#### [Records for this exercise]
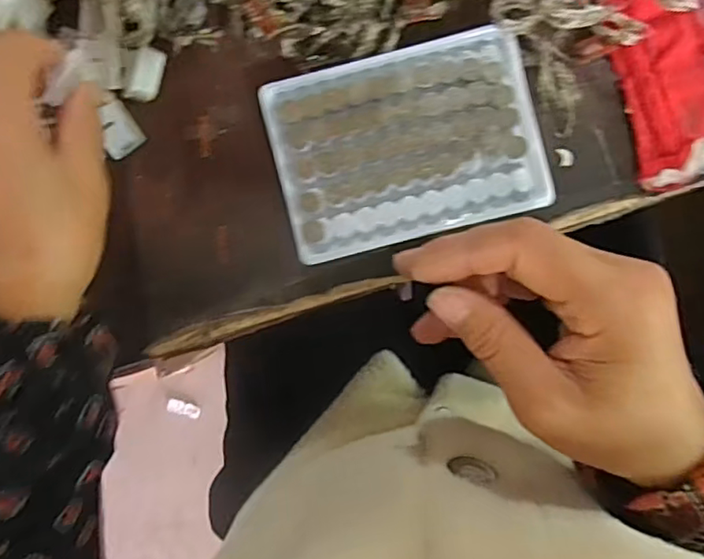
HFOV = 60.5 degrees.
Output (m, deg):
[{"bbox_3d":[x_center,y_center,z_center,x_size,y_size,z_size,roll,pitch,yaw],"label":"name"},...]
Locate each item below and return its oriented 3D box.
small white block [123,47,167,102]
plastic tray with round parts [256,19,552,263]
[{"bbox_3d":[-0.108,-0.107,0.315,0.015,0.007,0.027,18,87,-31],"label":"small white block"},{"bbox_3d":[0.026,-0.069,0.310,0.128,0.017,0.095,-14,91,3],"label":"plastic tray with round parts"}]

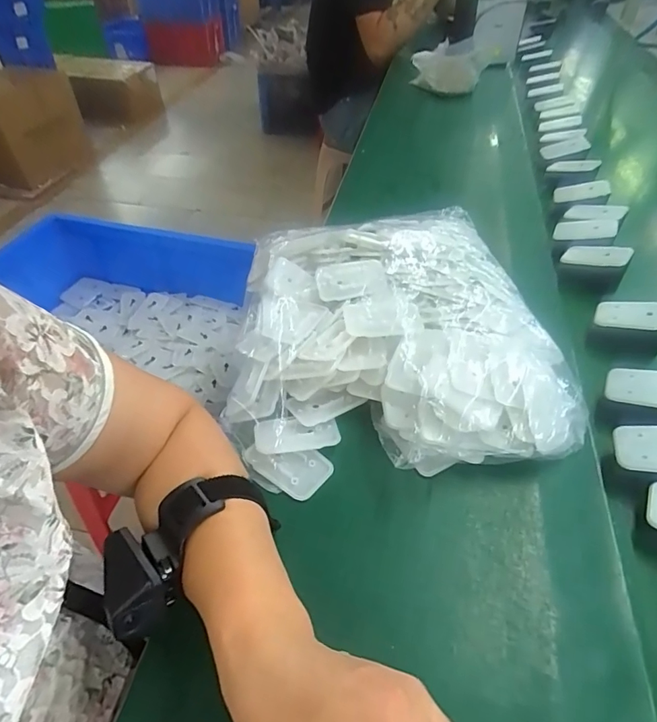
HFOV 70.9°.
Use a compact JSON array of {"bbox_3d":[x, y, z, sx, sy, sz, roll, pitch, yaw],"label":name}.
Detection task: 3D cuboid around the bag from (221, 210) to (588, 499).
[{"bbox_3d":[0.052,-0.044,0.455,0.292,0.068,0.330,-3,46,-1],"label":"bag"}]

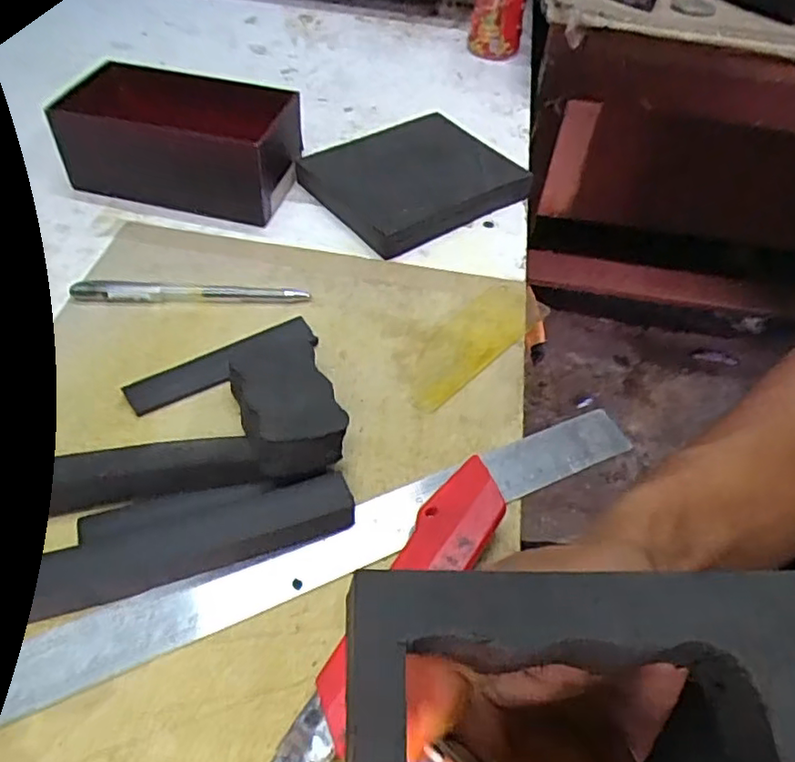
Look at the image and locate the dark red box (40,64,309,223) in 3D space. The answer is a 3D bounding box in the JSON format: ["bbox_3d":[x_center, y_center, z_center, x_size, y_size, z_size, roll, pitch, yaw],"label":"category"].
[{"bbox_3d":[-0.157,-0.184,0.480,0.155,0.061,0.099,12,48,6],"label":"dark red box"}]

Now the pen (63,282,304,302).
[{"bbox_3d":[-0.129,-0.056,0.400,0.141,0.009,0.015,-1,48,-5],"label":"pen"}]

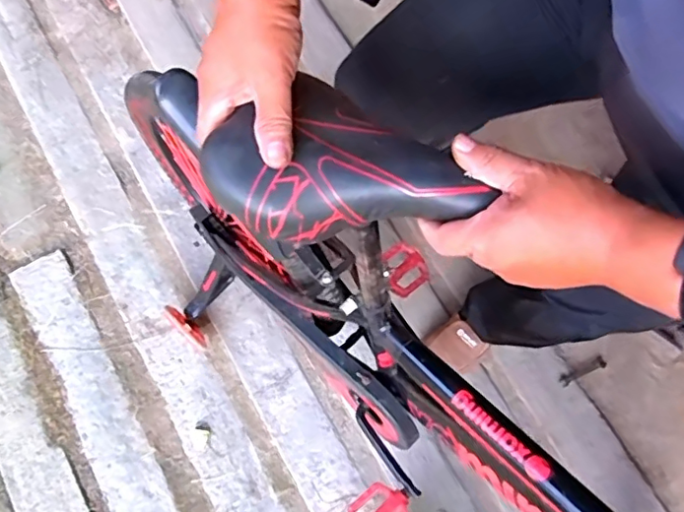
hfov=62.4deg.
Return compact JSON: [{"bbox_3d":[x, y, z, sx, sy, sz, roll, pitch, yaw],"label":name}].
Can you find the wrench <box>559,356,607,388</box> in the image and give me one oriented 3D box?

#### [What you need to do]
Repeat the data verbatim through the "HFOV 70.9°." line, no pictures.

#### [Response below]
HFOV = 60.5 degrees.
Output (m, deg):
[{"bbox_3d":[x_center,y_center,z_center,x_size,y_size,z_size,roll,pitch,yaw],"label":"name"},...]
Locate each item below and return its oriented 3D box.
small white block [123,47,167,102]
plastic tray with round parts [256,19,552,263]
[{"bbox_3d":[-0.108,-0.107,0.315,0.015,0.007,0.027,18,87,-31],"label":"small white block"},{"bbox_3d":[0.026,-0.069,0.310,0.128,0.017,0.095,-14,91,3],"label":"plastic tray with round parts"}]

HFOV 70.9°.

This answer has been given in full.